## Data for this exercise:
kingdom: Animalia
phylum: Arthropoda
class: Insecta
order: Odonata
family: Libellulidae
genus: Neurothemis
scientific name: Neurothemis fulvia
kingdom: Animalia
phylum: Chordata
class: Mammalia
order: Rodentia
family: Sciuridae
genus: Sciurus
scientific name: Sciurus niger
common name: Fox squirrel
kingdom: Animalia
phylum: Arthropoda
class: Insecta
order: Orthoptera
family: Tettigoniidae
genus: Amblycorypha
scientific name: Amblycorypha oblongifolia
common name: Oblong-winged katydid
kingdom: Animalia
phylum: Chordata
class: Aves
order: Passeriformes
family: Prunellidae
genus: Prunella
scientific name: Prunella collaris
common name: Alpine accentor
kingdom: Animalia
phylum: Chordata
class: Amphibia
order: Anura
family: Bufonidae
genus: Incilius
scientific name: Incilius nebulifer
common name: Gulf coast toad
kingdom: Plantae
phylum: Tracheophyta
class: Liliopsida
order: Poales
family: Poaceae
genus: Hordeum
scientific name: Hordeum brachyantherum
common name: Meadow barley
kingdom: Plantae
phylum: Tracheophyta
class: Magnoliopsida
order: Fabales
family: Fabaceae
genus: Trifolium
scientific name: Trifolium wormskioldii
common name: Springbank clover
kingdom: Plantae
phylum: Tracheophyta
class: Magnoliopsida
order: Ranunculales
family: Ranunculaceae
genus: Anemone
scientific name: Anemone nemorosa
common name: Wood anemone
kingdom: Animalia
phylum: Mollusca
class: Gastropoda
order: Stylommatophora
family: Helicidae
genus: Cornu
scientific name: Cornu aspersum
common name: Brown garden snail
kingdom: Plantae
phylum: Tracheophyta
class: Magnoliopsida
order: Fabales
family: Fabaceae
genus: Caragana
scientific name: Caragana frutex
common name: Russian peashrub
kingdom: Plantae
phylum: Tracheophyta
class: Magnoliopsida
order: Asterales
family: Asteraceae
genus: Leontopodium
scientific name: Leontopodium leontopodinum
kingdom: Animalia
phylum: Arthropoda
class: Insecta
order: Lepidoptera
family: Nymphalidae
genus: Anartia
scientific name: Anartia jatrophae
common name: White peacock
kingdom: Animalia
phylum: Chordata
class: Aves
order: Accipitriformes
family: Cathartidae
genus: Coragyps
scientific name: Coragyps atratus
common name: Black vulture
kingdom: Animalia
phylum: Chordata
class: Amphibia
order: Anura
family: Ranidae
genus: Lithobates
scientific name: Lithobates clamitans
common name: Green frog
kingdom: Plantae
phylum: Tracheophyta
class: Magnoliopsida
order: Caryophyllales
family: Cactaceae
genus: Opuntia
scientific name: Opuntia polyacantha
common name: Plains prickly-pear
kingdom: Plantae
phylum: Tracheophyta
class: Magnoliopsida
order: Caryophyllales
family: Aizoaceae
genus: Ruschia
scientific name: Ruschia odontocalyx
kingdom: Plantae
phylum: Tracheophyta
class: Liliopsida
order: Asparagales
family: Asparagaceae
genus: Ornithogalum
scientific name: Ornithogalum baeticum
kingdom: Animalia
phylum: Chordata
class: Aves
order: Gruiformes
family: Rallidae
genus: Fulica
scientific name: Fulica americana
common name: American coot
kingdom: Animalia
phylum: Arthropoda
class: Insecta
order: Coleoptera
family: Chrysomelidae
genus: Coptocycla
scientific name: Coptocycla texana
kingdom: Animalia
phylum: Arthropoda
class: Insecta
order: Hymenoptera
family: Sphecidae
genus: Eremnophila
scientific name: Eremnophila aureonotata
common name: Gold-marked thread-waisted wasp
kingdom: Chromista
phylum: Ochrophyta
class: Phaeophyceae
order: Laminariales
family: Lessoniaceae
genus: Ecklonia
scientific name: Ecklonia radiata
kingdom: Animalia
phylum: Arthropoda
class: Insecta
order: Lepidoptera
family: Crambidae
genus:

## Aim of the exercise:
Reproduce every line of the items above, character for character and in their original order.

## Solution to this exercise:
kingdom: Animalia
phylum: Arthropoda
class: Insecta
order: Odonata
family: Libellulidae
genus: Neurothemis
scientific name: Neurothemis fulvia
kingdom: Animalia
phylum: Chordata
class: Mammalia
order: Rodentia
family: Sciuridae
genus: Sciurus
scientific name: Sciurus niger
common name: Fox squirrel
kingdom: Animalia
phylum: Arthropoda
class: Insecta
order: Orthoptera
family: Tettigoniidae
genus: Amblycorypha
scientific name: Amblycorypha oblongifolia
common name: Oblong-winged katydid
kingdom: Animalia
phylum: Chordata
class: Aves
order: Passeriformes
family: Prunellidae
genus: Prunella
scientific name: Prunella collaris
common name: Alpine accentor
kingdom: Animalia
phylum: Chordata
class: Amphibia
order: Anura
family: Bufonidae
genus: Incilius
scientific name: Incilius nebulifer
common name: Gulf coast toad
kingdom: Plantae
phylum: Tracheophyta
class: Liliopsida
order: Poales
family: Poaceae
genus: Hordeum
scientific name: Hordeum brachyantherum
common name: Meadow barley
kingdom: Plantae
phylum: Tracheophyta
class: Magnoliopsida
order: Fabales
family: Fabaceae
genus: Trifolium
scientific name: Trifolium wormskioldii
common name: Springbank clover
kingdom: Plantae
phylum: Tracheophyta
class: Magnoliopsida
order: Ranunculales
family: Ranunculaceae
genus: Anemone
scientific name: Anemone nemorosa
common name: Wood anemone
kingdom: Animalia
phylum: Mollusca
class: Gastropoda
order: Stylommatophora
family: Helicidae
genus: Cornu
scientific name: Cornu aspersum
common name: Brown garden snail
kingdom: Plantae
phylum: Tracheophyta
class: Magnoliopsida
order: Fabales
family: Fabaceae
genus: Caragana
scientific name: Caragana frutex
common name: Russian peashrub
kingdom: Plantae
phylum: Tracheophyta
class: Magnoliopsida
order: Asterales
family: Asteraceae
genus: Leontopodium
scientific name: Leontopodium leontopodinum
kingdom: Animalia
phylum: Arthropoda
class: Insecta
order: Lepidoptera
family: Nymphalidae
genus: Anartia
scientific name: Anartia jatrophae
common name: White peacock
kingdom: Animalia
phylum: Chordata
class: Aves
order: Accipitriformes
family: Cathartidae
genus: Coragyps
scientific name: Coragyps atratus
common name: Black vulture
kingdom: Animalia
phylum: Chordata
class: Amphibia
order: Anura
family: Ranidae
genus: Lithobates
scientific name: Lithobates clamitans
common name: Green frog
kingdom: Plantae
phylum: Tracheophyta
class: Magnoliopsida
order: Caryophyllales
family: Cactaceae
genus: Opuntia
scientific name: Opuntia polyacantha
common name: Plains prickly-pear
kingdom: Plantae
phylum: Tracheophyta
class: Magnoliopsida
order: Caryophyllales
family: Aizoaceae
genus: Ruschia
scientific name: Ruschia odontocalyx
kingdom: Plantae
phylum: Tracheophyta
class: Liliopsida
order: Asparagales
family: Asparagaceae
genus: Ornithogalum
scientific name: Ornithogalum baeticum
kingdom: Animalia
phylum: Chordata
class: Aves
order: Gruiformes
family: Rallidae
genus: Fulica
scientific name: Fulica americana
common name: American coot
kingdom: Animalia
phylum: Arthropoda
class: Insecta
order: Coleoptera
family: Chrysomelidae
genus: Coptocycla
scientific name: Coptocycla texana
kingdom: Animalia
phylum: Arthropoda
class: Insecta
order: Hymenoptera
family: Sphecidae
genus: Eremnophila
scientific name: Eremnophila aureonotata
common name: Gold-marked thread-waisted wasp
kingdom: Chromista
phylum: Ochrophyta
class: Phaeophyceae
order: Laminariales
family: Lessoniaceae
genus: Ecklonia
scientific name: Ecklonia radiata
kingdom: Animalia
phylum: Arthropoda
class: Insecta
order: Lepidoptera
family: Crambidae
genus:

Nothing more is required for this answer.